Graves’ commitment to students and the environment also is forwarded through his leadership-level involvement with GLOBE — The Global Learning and Observations to Benefit the Environment Program — which is sponsored by the U.S. National Aeronautics and Space Administration (NASA) and the National Science Foundation (NSF), with support from other government agencies. An international science and education program, GLOBE connects students, teachers, scientists and citizens from around the world, inviting them to conduct hands-on science related to their local environment and put it in a global perspective. GLOBE’s 21st annual meeting and student research experience is being held at Southern from July 30 to Aug. 4.

In Graves’ opinion, drones hold enormous potential as a less expensive, more effective way for environmental scientists to collect data from aerial perspectives. “This is an incredibly powerful tool for getting information on landscapes that might otherwise be inaccessible,” says Graves. “In the past, if you wanted to have aerial photography, you either had to hire a helicopter or an airplane — either of which needed to fly very high. But now, for a couple thousand dollars, you can get a drone that carries a 4K camera, learn how to fly it yourself, and get very low-altitude imagery.”

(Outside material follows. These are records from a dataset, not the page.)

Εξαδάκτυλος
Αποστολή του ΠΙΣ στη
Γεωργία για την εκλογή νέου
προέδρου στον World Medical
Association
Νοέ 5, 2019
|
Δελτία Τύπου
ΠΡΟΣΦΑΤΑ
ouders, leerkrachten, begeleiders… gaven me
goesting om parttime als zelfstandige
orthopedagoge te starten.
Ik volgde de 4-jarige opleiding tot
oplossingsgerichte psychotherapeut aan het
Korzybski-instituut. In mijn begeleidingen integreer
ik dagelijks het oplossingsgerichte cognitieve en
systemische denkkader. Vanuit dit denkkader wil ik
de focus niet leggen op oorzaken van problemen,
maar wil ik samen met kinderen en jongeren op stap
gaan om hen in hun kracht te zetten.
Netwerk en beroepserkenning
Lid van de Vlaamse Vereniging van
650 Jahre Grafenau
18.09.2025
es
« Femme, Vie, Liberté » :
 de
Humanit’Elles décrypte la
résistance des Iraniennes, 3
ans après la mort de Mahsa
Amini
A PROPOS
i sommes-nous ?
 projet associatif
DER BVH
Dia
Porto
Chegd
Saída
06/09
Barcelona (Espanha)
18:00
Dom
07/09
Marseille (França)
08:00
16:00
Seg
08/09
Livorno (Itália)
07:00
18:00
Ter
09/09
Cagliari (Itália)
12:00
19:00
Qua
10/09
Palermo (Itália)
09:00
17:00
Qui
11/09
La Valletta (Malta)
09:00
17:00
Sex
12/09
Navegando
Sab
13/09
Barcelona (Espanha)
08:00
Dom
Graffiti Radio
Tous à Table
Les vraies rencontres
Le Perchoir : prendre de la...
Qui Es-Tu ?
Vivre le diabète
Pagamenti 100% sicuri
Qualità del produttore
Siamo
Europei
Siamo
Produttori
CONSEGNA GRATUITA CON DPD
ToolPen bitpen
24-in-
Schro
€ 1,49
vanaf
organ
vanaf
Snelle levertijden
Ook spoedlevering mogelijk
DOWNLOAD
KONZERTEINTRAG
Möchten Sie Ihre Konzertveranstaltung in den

Graves’ obsession with learning about his surroundings dates back to childhood. Growing up in Malibu, Calif., he spent hours with friends exploring the creek near his family’s home.

“I’d get home from school and my mom would say, ‘See you at sundown,’” he recalls.

During his senior year in high school, he took an earth science class and decided he wanted to become a geologist. After earning a bachelor’s degree from the University of California-Santa Cruz, he took a job with the U.S. Geological Survey, where he was charged with producing a map of coastal erosion in the Arctic.

In 1986, Graves’ quest to earn a doctorate in oceanography led him to the University of Rhode Island. But funding for research was sparse, and Graves ultimately graduated with a master’s degree when his major professor retired abruptly before he could finish the program.

“I was devastated because I’d spent five years in a Ph.D. program and passed all the preliminaries and qualifications,” Graves says. “Here’s your dream. You’re pursing it and the door slams right in your face. So what do you do? You have to change directions.”

He took a break from academia to work as a snowboard instructor before landing a job with a nonprofit organization, where he co-designed an environmental education curriculum for middle schoolers. While presenting at a conference at the University of Idaho, he was recruited into a doctoral program, and earned his doctorate in science education in 1999.

It was there that he got his big break — authoring a successful $7.5 million federal grant to train teachers from New Jersey to Oregon in how to use GIS (geographic information system) technology to document 200 years of change along the Lewis and Clark Expedition Trail — a career highlight that would consume his time for the next five years.

In 2005, wanting to move to an urban area near the coast, he came to Southern and never looked back. “I fell in love with the programs and the people in this department,” he says.

While he has made smaller donations to his various alma maters, he reserves the bulk of his philanthropy for Southern. Graves also was among a group of benefactors — that included the Werth Family Foundation and others — who recently bought the Southwest Ledge Lighthouse in New Haven for student research.

Reflecting on the ups and downs of his own career, Graves says his philanthropy is a “pay it forward scenario,” noting he’s “had some breaks along the way.”

“I know what it’s like to have your dreams shut down — and I know what it’s like to suddenly see a new horizon and go for it,” he says.